Task instructions:
Could you print the part of the records that opens with the line containing "Criminal Sexual Assault" and closes with the line containing "Which series has", including both of those lines, word for word and without the pictures?

Information given:
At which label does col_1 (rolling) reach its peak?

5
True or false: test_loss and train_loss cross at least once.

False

---

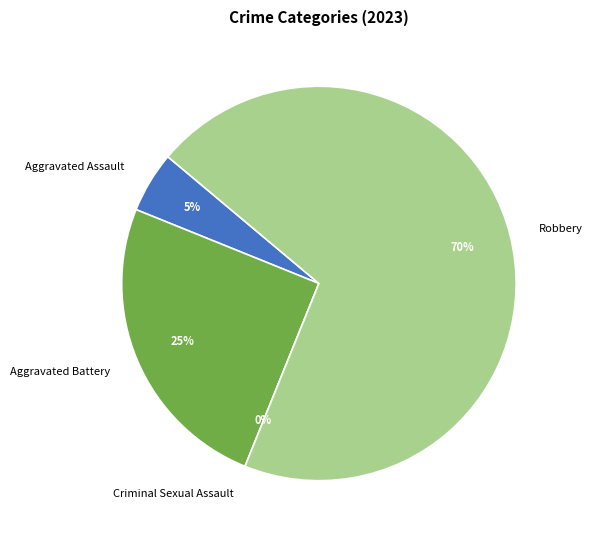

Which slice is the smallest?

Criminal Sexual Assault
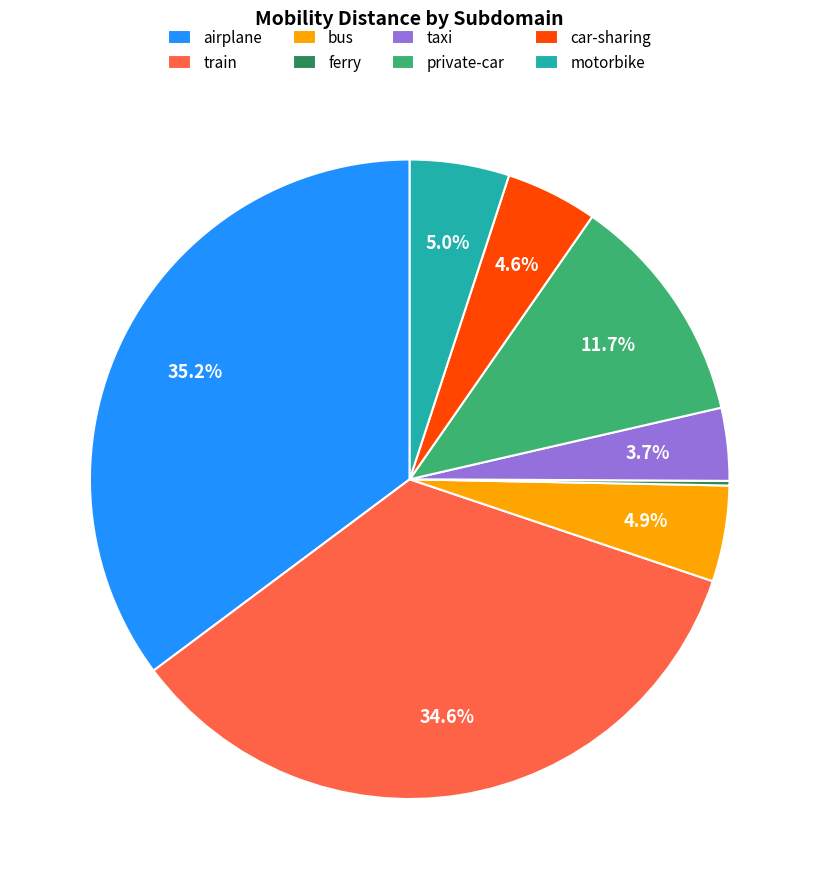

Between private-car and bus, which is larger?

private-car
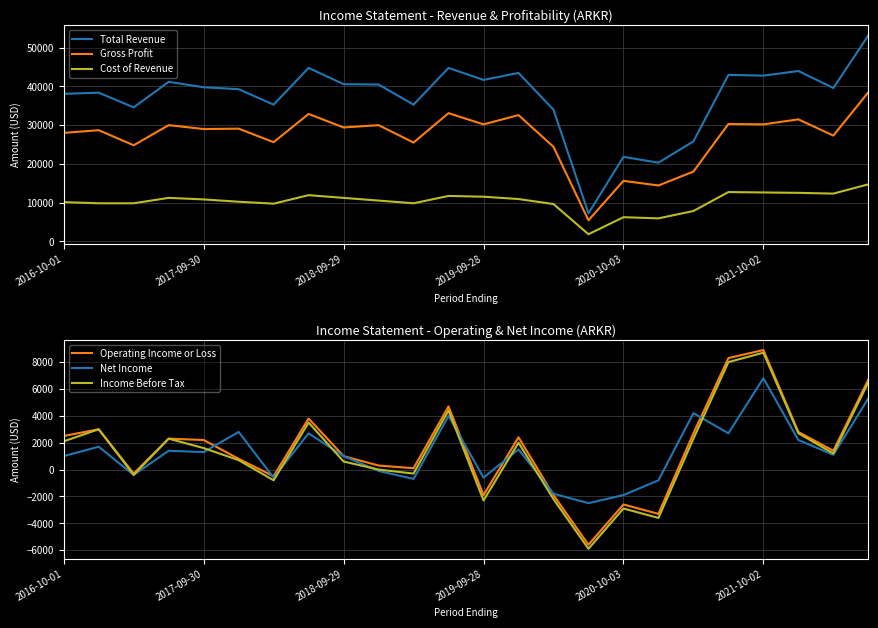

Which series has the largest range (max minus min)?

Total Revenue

--

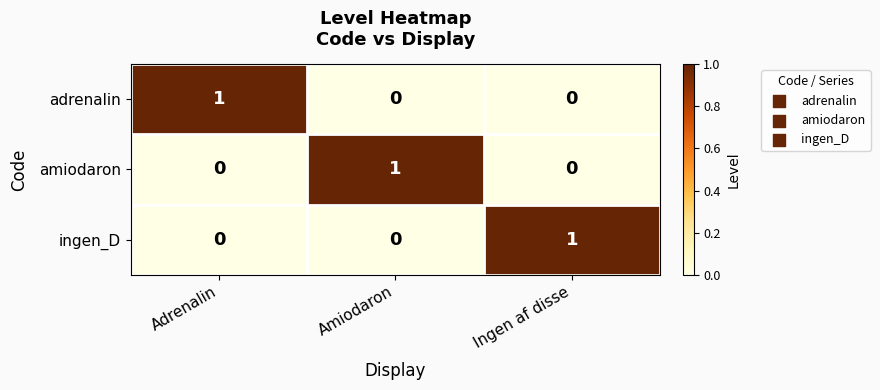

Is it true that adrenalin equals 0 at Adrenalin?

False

Exercise response:
Criminal Sexual Assault

Between private-car and bus, which is larger?

private-car

Which series has the largest range (max minus min)?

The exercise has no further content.